S&P 500 fell as much as 6% on Friday to close at 5,074.08.
“The prolonged uncertainty has raised asset volatility, damaged confidence and increased the odds ‘soft’ data eventually ‘infects’ the ‘hard,’ causing Stagflation or outright Recession,” Emanuel wrote in a Sunday note to clients.
While the new target still implies a roughly 10% gain from Friday’s close, the downgrade marks a sharp shift in tone from one of the Street’s more bullish strategists.
Emanuel also revised his 2025 S&P 500 EPS forecast down to $255 from $263 and lowered his forward price-to-earnings ratio assumption to 20.6 from 23.7.
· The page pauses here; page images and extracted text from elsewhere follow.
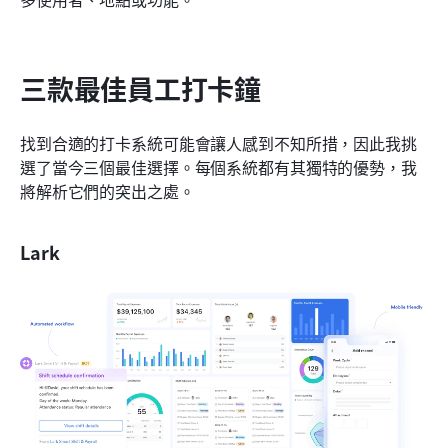
三款最佳員工打卡鐘
找到合適的打卡系統可能會讓人感到不知所措，因此我挑
選了當今三個最佳選擇。每個系統都有其獨特的優勢，我
將解析它們的突出之處。
Lark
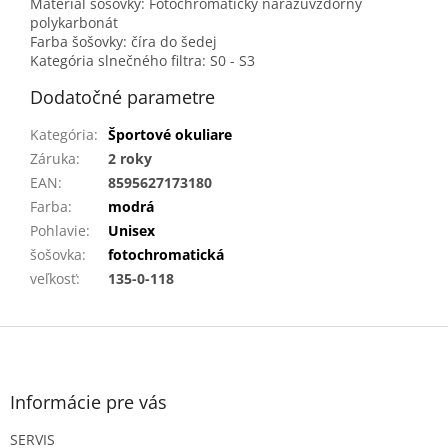
Materiál šošovky: Fotochromatický nárazuvzdorný
polykarbonát
Farba šošovky: číra do šedej
Kategória slnečného filtra: S0 - S3
Dodatočné parametre
Kategória
:
Športové okuliare
Záruka
:
2 roky
EAN
:
8595627173180
Farba
:
modrá
Pohlavie
:
Unisex
šošovka
:
fotochromatická
veľkosť
:
135-0-118
Z
á
p
ä
Informácie pre vás
t
SERVIS
i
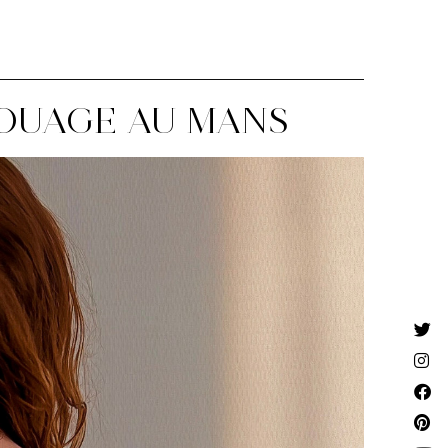
TOUAGE AU MANS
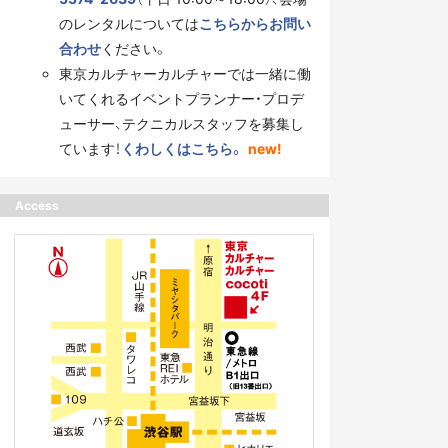
のレンタルについては
こちらからお問い
合わせ
ください。
東京カルチャーカルチャーでは一緒に働
いてくれるイベントプランナー・プロデ
ューサー、テクニカルスタッフを募集し
ています！
くわしくはこちら。
new!
Access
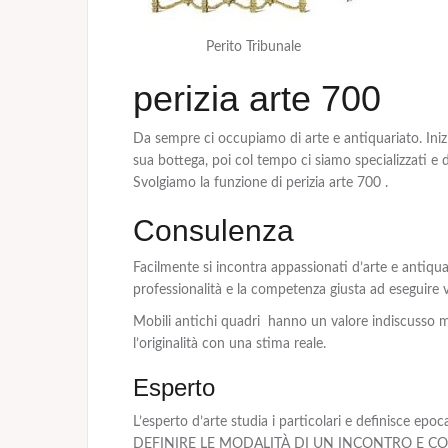
Perito Tribunale
perizia arte 700
Da sempre ci occupiamo di arte e antiquariato. Ini
sua bottega, poi col tempo ci siamo specializzati e d
Svolgiamo la funzione di perizia arte 700 .
Consulenza
Facilmente si incontra appassionati d’arte e antiq
professionalità e la competenza giusta ad eseguire 
Mobili antichi quadri hanno un valore indiscusso m
l’originalità con una stima reale.
Esperto
L’esperto d’arte studia i particolari e definisc
DEFINIRE LE MODALITÀ DI UN INCONTRO E COS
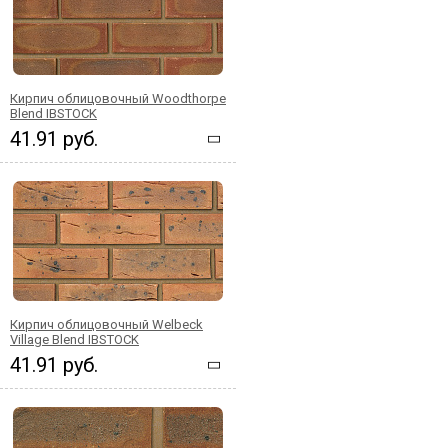
Кирпич облицовочный Woodthorpe
Blend IBSTOCK
41.91 руб.
Кирпич облицовочный Welbeck
Village Blend IBSTOCK
41.91 руб.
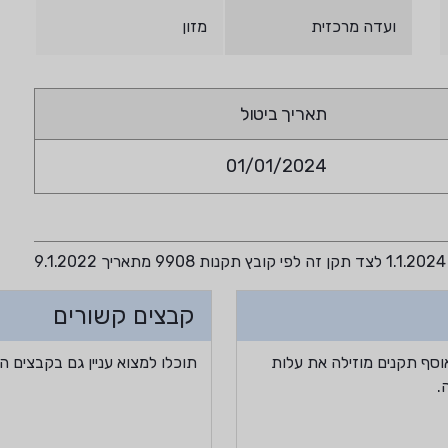
ועדה מרכזית
מזון
תאריך ביטול
01/01/2024
קבצים קשורים
וסף תקנים מוזילה את עלות
תוכלו למצוא עניין גם בקבצים ה
.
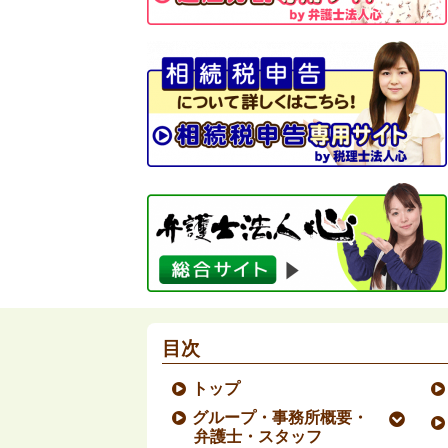
目次
トップ
グループ・事務所概要・
弁護士・スタッフ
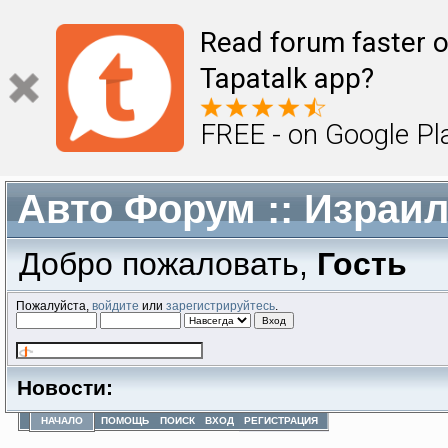
Read forum faster o
Tapatalk app?
FREE - on Google Pl
Авто Форум :: Израи
Добро пожаловать,
Гость
Пожалуйста,
войдите
или
зарегистрируйтесь
.
Новости:
НАЧАЛО
ПОМОЩЬ
ПОИСК
ВХОД
РЕГИСТРАЦИЯ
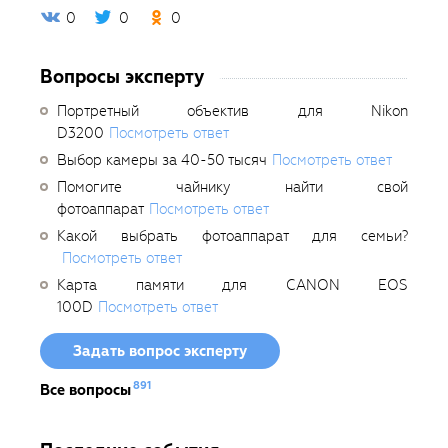
0
0
0
Вопросы эксперту
Портретный объектив для Nikon
D3200
Посмотреть ответ
Выбор камеры за 40-50 тысяч
Посмотреть ответ
Помогите чайнику найти свой
фотоаппарат
Посмотреть ответ
Какой выбрать фотоаппарат для семьи?
Посмотреть ответ
Карта памяти для CANON EOS
100D
Посмотреть ответ
Задать вопрос эксперту
891
Все вопросы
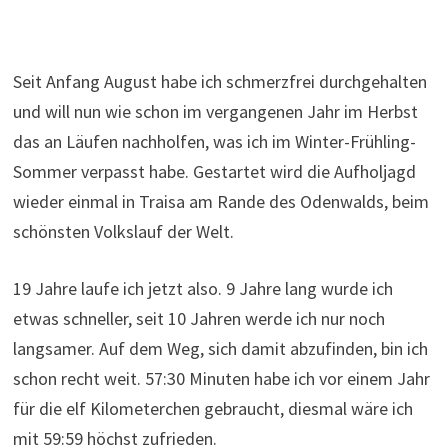
Seit Anfang August habe ich schmerzfrei durchgehalten
und will nun wie schon im vergangenen Jahr im Herbst
das an Läufen nachholfen, was ich im Winter-Frühling-
Sommer verpasst habe. Gestartet wird die Aufholjagd
wieder einmal in Traisa am Rande des Odenwalds, beim
schönsten Volkslauf der Welt.
19 Jahre laufe ich jetzt also. 9 Jahre lang wurde ich
etwas schneller, seit 10 Jahren werde ich nur noch
langsamer. Auf dem Weg, sich damit abzufinden, bin ich
schon recht weit. 57:30 Minuten habe ich vor einem Jahr
für die elf Kilometerchen gebraucht, diesmal wäre ich
mit 59:59 höchst zufrieden.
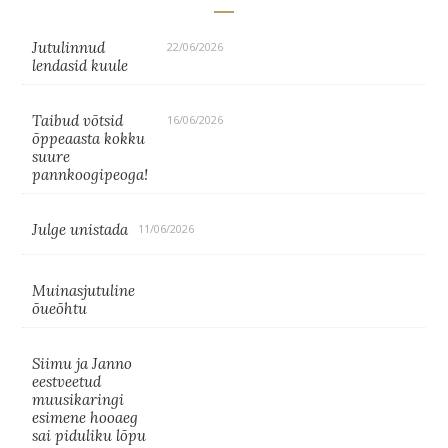
Jutulinnud
22/06/2026
lendasid kuule
Taibud võtsid
16/06/2026
õppeaasta kokku
suure
pannkoogipeoga!
Julge unistada
11/06/2026
Muinasjutuline
õueõhtu
Siimu ja Janno
eestveetud
muusikaringi
esimene hooaeg
sai piduliku lõpu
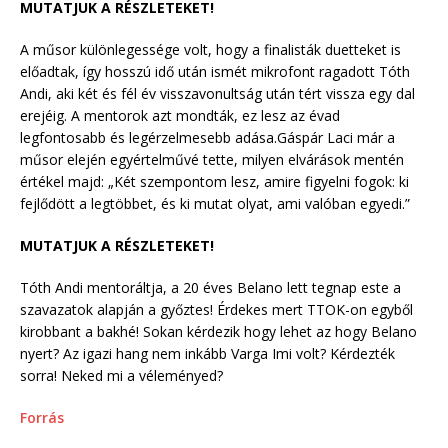
MUTATJUK A RÉSZLETEKET!
A műsor különlegessége volt, hogy a finalisták duetteket is
előadtak, így hosszú idő után ismét mikrofont ragadott Tóth
Andi, aki két és fél év visszavonultság után tért vissza egy dal
erejéig. A mentorok azt mondták, ez lesz az évad
legfontosabb és legérzelmesebb adása.Gáspár Laci már a
műsor elején egyértelművé tette, milyen elvárások mentén
értékel majd: „Két szempontom lesz, amire figyelni fogok: ki
fejlődött a legtöbbet, és ki mutat olyat, ami valóban egyedi.”
MUTATJUK A RÉSZLETEKET!
Tóth Andi mentoráltja, a 20 éves Belano lett tegnap este a
szavazatok alapján a győztes! Érdekes mert TTOK-on egyből
kirobbant a bakhé! Sokan kérdezik hogy lehet az hogy Belano
nyert? Az igazi hang nem inkább Varga Imi volt? Kérdezték
sorra! Neked mi a véleményed?
Forrás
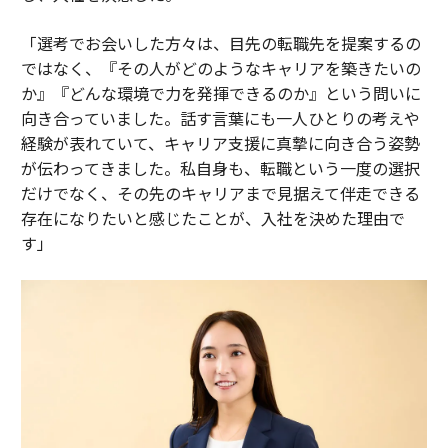
「選考でお会いした方々は、目先の転職先を提案するの
ではなく、『その人がどのようなキャリアを築きたいの
か』『どんな環境で力を発揮できるのか』という問いに
向き合っていました。話す言葉にも一人ひとりの考えや
経験が表れていて、キャリア支援に真摯に向き合う姿勢
が伝わってきました。私自身も、転職という一度の選択
だけでなく、その先のキャリアまで見据えて伴走できる
存在になりたいと感じたことが、入社を決めた理由で
す」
His comments reflected growing concern over the scale and speed of the Trump administration’s tariff push.
“Remaking 80 years of economic, geopolitical and domestic governmental order, post WWII bedrocks – in 80 days – is messy business,” he said. “Doing it with the ‘sledgehammer’ of a larger Tariff than 1930’s Smoot-Hawley, was bound to cause Turmoil.”
Evercore’s downgrade follows similar moves by Goldman Sachs, Wells Fargo (NYSE:WFC), UBS, and RBC, all of whom cut their S&P 500 targets last week.